Today -100: October 3, 1910: Of cops, censorship and queues

Governor Austin Crothers of Maryland is prosecuting two Baltimore police commissioners for incompetence and misconduct and trying to oust various other police officials, including the chief. But for two days the cops have been guarding police hq and the commissioner’s offices to prevent the temporary commissioners appointed by the governor taking over. Will he send the militia in?

18 leading British playwrights have penned a protest against the banning of Laurence Housman’s play about the attempt by George IV in 1820 to divorce Queen Caroline, Pains and Penalties, and a demand that there be a right of appeal against such bans. Bernard Shaw noted in the preface to his Plays Unpleasant that in 1737 Henry Fielding had “devoted his genius to the task of exposing and destroying parliamentary corruption, then at its height. Walpole, unable to govern without corruption, promptly gagged the stage by a censorship which is in full force at the present moment.
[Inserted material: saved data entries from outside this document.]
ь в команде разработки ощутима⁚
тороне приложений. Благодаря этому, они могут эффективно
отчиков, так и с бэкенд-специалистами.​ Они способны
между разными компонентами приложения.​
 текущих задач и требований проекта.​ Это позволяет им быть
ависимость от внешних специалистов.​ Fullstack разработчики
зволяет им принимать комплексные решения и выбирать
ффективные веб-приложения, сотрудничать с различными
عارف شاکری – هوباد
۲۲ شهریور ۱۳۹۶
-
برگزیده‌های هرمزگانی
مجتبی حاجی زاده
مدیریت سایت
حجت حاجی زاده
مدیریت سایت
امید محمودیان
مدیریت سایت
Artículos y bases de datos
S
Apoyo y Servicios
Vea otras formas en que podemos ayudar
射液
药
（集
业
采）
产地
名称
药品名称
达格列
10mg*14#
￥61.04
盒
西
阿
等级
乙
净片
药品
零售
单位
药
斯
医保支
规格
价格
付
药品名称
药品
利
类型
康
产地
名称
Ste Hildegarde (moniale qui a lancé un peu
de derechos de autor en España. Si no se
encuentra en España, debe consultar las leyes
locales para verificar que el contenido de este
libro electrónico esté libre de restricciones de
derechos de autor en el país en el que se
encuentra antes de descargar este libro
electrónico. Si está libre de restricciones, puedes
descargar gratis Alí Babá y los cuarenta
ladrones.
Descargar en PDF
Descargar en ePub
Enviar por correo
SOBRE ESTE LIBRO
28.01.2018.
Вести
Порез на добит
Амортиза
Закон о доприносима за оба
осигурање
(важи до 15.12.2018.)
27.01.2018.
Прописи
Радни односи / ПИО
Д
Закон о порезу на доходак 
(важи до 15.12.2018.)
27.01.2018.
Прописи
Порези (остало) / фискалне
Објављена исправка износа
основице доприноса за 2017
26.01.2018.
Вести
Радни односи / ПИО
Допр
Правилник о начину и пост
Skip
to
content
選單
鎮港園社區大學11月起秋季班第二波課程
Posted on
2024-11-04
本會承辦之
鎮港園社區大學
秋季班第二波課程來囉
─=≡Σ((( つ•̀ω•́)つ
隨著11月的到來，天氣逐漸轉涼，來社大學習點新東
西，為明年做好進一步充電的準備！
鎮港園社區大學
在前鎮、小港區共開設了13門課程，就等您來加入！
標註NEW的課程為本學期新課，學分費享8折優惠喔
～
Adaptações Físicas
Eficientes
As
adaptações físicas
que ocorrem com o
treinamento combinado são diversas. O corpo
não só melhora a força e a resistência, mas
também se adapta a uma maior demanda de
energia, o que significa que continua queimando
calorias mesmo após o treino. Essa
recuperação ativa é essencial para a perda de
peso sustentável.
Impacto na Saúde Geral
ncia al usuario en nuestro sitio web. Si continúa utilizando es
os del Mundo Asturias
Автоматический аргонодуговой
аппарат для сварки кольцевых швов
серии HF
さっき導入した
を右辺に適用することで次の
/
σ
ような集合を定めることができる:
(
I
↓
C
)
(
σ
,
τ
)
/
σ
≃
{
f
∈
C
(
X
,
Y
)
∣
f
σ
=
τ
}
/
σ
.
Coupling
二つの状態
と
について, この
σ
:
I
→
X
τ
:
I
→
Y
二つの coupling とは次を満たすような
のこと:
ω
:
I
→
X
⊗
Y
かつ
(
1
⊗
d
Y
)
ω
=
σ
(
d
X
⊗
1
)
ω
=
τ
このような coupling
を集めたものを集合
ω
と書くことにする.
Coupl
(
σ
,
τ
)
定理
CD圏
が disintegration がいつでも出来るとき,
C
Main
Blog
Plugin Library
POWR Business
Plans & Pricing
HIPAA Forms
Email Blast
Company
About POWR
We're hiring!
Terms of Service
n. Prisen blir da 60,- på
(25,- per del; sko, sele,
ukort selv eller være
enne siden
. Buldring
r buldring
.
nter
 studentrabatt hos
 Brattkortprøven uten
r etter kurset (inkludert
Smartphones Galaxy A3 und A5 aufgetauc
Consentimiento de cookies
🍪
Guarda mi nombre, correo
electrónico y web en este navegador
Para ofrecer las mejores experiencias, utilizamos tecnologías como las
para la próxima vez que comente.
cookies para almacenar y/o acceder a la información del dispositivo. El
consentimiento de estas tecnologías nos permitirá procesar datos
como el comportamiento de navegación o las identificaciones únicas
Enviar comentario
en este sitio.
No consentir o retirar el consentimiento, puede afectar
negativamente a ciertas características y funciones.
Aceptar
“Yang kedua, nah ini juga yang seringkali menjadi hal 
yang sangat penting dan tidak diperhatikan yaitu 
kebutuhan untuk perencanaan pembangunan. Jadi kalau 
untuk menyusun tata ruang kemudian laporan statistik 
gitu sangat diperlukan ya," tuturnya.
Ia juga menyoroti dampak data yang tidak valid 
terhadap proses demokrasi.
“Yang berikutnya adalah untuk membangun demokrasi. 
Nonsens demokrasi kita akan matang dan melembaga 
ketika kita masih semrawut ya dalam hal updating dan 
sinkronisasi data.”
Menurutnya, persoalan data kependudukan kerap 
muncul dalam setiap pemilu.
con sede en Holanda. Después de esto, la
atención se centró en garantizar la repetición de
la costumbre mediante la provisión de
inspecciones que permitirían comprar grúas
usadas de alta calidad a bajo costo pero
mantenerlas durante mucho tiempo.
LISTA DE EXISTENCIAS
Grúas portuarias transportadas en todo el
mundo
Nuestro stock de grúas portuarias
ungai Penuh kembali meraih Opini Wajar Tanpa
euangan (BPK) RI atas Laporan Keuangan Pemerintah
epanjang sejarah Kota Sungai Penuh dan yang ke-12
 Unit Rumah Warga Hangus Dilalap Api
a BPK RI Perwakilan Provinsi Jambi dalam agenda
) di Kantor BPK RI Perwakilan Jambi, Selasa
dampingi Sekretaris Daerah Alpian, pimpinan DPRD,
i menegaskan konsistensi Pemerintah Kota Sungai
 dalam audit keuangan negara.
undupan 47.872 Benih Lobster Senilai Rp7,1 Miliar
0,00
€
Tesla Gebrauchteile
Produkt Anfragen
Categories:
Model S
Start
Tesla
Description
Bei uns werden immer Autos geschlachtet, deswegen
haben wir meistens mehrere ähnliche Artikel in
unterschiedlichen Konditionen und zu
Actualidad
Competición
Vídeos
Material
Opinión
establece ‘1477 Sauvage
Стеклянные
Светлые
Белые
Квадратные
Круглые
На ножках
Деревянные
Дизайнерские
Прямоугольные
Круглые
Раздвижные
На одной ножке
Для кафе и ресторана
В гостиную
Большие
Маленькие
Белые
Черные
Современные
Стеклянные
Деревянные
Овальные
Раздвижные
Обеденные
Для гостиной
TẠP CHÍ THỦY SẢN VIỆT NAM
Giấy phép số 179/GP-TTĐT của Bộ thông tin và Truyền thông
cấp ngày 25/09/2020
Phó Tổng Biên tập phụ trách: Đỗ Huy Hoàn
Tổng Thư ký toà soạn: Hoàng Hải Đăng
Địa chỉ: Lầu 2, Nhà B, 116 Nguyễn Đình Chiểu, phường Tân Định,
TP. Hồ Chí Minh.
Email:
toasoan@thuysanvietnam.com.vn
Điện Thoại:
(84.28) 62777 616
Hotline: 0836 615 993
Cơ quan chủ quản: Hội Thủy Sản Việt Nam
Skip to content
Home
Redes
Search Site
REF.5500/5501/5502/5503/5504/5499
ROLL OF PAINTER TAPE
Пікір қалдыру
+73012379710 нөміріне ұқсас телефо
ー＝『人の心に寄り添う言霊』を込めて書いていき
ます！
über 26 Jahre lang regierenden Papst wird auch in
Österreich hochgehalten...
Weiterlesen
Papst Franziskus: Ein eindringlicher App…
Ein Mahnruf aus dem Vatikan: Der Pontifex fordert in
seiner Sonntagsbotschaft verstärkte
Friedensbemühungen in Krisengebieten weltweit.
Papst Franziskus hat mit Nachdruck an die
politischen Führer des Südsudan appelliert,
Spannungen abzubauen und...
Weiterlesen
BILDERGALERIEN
Fielding, driven out of the trade of Molière and Aristophanes, took to that of Cervantes; and since then the English novel has been one of the glories of literature, whilst the English drama has been its disgrace.” The reason given by the Lord Chamberlain for the ban on Housman’s play was that it was about “a sad historical episode of comparatively recent date in the life of an unhappy lady.” Too soon? Queen Caroline had been dead for 90 years.

The former Chinese ambassador to the US is presenting the emperor with a memorial on behalf of Chinese living in the Americas asking to be allowed to stop wearing Chinese clothing and the queue (the long braid of hair).